Results of the second trial are tabulated in Table 2. Process 11 is the first to reach a state of stability at generation 80. Shortly thereafter, neighboring processes to the left and right of process 11 reach states of stability. A chain effect takes place as stability arises consecutively in a leftward direction from processes 9 and 10, and in a rightward direction from processes 12 and 1. This stability propagates in both directions around the chain until the last process, process 4, reaches a state of stability at generation 800. Furthermore, after certain processes have reached stability, and one of their neighboring processes has not, stability is maintained despite equally frequent migrations of non-cooperative individuals from the unstable neighboring process. These results strongly support the hypothesis that niceness will spread through migration.

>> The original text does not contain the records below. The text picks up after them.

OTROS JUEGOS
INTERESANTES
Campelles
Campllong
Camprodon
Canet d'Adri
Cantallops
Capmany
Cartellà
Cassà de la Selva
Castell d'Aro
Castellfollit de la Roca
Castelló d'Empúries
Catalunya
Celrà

Using the genetic algorithm, this study has shown that cooperation tends to increase from an initially random state in the iterated prisoner’s dilemma game. In this model, niceness was shown to be unstable when left alone—a population of nice but unskilled players can be taken advantage of by any defector through chance. By introducing selective pressure, effects of genetic drift upon IQ were minimized, and niceness was stabilized. In the multiple processor model, this study has shown that cooperation not only tends to increase, but that it also spreads through migration.
It would be interesting to see how results may changed by altering certain parameters that, for the length of this study, have remained constant. For example, what effects would be seen by increasing or decreasing the population size? Also, how would the automata perform if the number of states available with which to make decisions is either increased or decreased? Could the number of states be variable, and could they actually evolve as well? Most interesting, however, would be the results from an implementation that allows future opponents to take into account another player’s reputation from playing others. If players are able to have access to such information, can they use it to make better choices at the time they play with that person?
This paper is based upon a senior honors thesis completed in April 2004 at Hobart College, Geneva, New York. A complete copy of the thesis, including source code for programs, is available at http://math.hws.edu/~hourigan/honors/.
Axelrod R. (1984). The Evolution of Cooperation. Basic Books.
Goldberg DE. (1989). Genetic Algorithms: in Search, Optimization, and Machine Learning. Addison-Wesley Publishing Company, Inc. Reading, Massachusetts.
Lewis HR and CH Papadimitriou. (1998). Elements of the Theory of Computation. 2nd ed. Prentice-Hall. Upper Saddle River.
Quinn MJ. (2004). Parallel Programming in C with MPI and OpenMP. McGraw-Hill. New York.